Индекс, великий и ужасный
Впервые попав несколько лет назад на научную конференцию, я поначалу немало удивился. Вот выступает профессор Н. и время от времени цитирует своих коллег, явно мало кому известных даже в этой аудитории. Причём характер самих цитат напоминает высказывания Леонида Ильича, которыми три с лишним десятка лет назад обильно пересыпали статьи в советских газетах: две-три фразы вроде как и по затрагиваемой теме, но в мыслях, не говоря уж об идеях, абсолютно ничем не примечательные. Когда пришла очередь выступать второго докладчика и он пару раз сослался на предыдущего, я всё понял: люди делают друг дружке индекс цитируемости.
Не думаю, чтобы этими уловками грешили исключительно русские. В остальном научном мире, от Пиренеев до Аляски и от Канберры до Оттавы, тоже живут люди, и ничто человеческое им не чуждо. А куда денешься, если нынче для учёного этот индекс – всё! Причём не только для учёного, но также для вуза, где он служит, ведь от цитируемости отдельных «доцентов с кандидатами» зависит рейтинг всего учебного заведения, а значит, и количество-качество абитуриентов, и государственные/частные субсидии.
Впрочем, зачастую учёный люд вынужден прибегать к излишнему цитированию не только из хитрости. Во-первых, далеко не во всех школах мира преподаётся английский – язык современного научного общения. А если всё же преподаётся, то не всегда качественно. В том числе в России, где такая же картина зачастую и в большинстве вузов: там до сих пор кафедра иностранных языков является непрофильной – со всеми вытекающими отсюда последствиями. Так что, если даже вы сделали крупное открытие, опубликовать об этом статью в самых престижных изданиях, не говоря уж о Nature или Science, для вас бывает крайне затруднительно. Чтобы самостоятельно перевести текст на английский – нет знаний, чтобы заказать работу переводчику – не всегда удаётся найти разбирающегося в теме специалиста, а если всё же нашёл – не всегда есть деньги, чтобы ему заплатить. Во-вторых, как свидетельствует Виктор Гришин, ректор Российского экономического университета им. Г. Плеханова, вузам в области социальных наук, ориентированным на изучение российской действительности, выступать на международном уровне гораздо труднее, чем вузам, которые специализируются на естественных науках.
Однако и эти два фактора ещё не всё, что умаляет объективность индекса цитируемости. Представьте себе двух математиков: один публикует с десяток хороших, но не особо выдающихся статей каждый год, а другой – всего одну за последние десять лет, но зато такую, о которой говорит весь мир, даже та его часть, которая путается в таблице умножения.

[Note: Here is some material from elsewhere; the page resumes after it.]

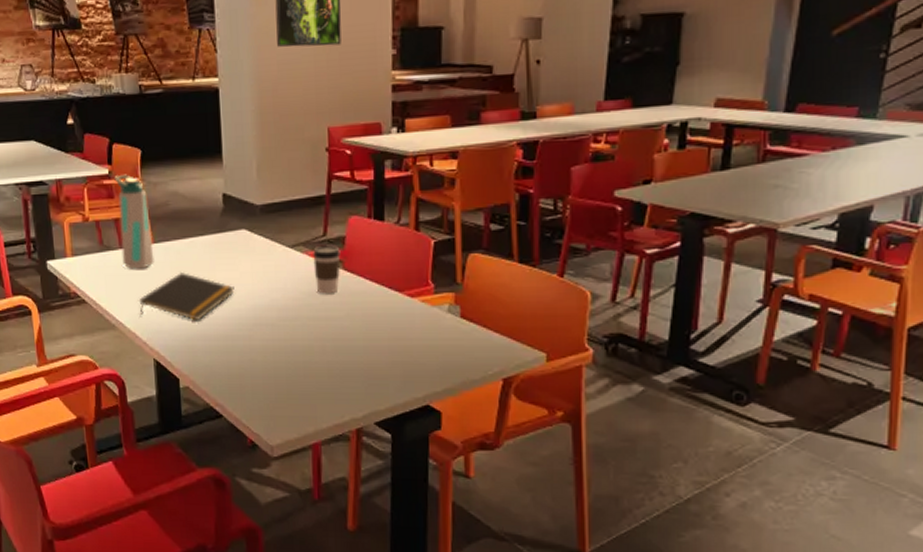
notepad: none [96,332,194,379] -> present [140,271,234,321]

У первого математика, естественно, индекс цитируемости стабильно очень даже приличный, а у второго – рекордный, но лишь на протяжении одного года. Ну и кто из этих двоих заслуживает лавров: какой-нибудь крепкий профессионал из Массачусетского технологического института (MIT) или Григорий Перельман, первым доказавший гипотезу Пуанкаре?..
Как же бороться за справедливость? В России некоторые пытаются атаковать пресловутый критерий с политических позиций. Так, Вячеслав Никонов, председатель Комитета Госдумы по образованию, прямо заявляет: «Если брать гуманитарную науку, то наивысший индекс цитируемости имеют авторы, занимающие максимально антироссийскую позицию. В естественных науках ситуация другая, но в любом случае требование, чтобы лучшие публикации шли именно на Запад, неверное. Также стоит учитывать, что значительная часть наших талантливых учёных работает в закрытых сферах, которые не предполагают публикацию. Поэтому научные институты, в которых большое количество таких специалистов, будут проигрывать тем, кто не проводит закрытых исследований».
Подобные аргументы изначально ущербны: идеология в истинной науке – mauvais ton, а «закрытые сферы» есть не в одной России. Но что касается требования, чтобы лучшие публикации шли именно на Запад, они на самом деле верны. Будь у нас в стране самые богато финансируемые и рейтинговые вузы, научные центры, а вдобавок самые престижные научные журналы, публикации текли бы к нам. Конечно, добиться такого потруднее, чем объявлять индекс цитируемости оружием русофобов, и, возможно, даже сложнее, чем доказательство гипотезы Пуанкаре, но другого пути нет, если не хотим и впредь играть по чужим правилам.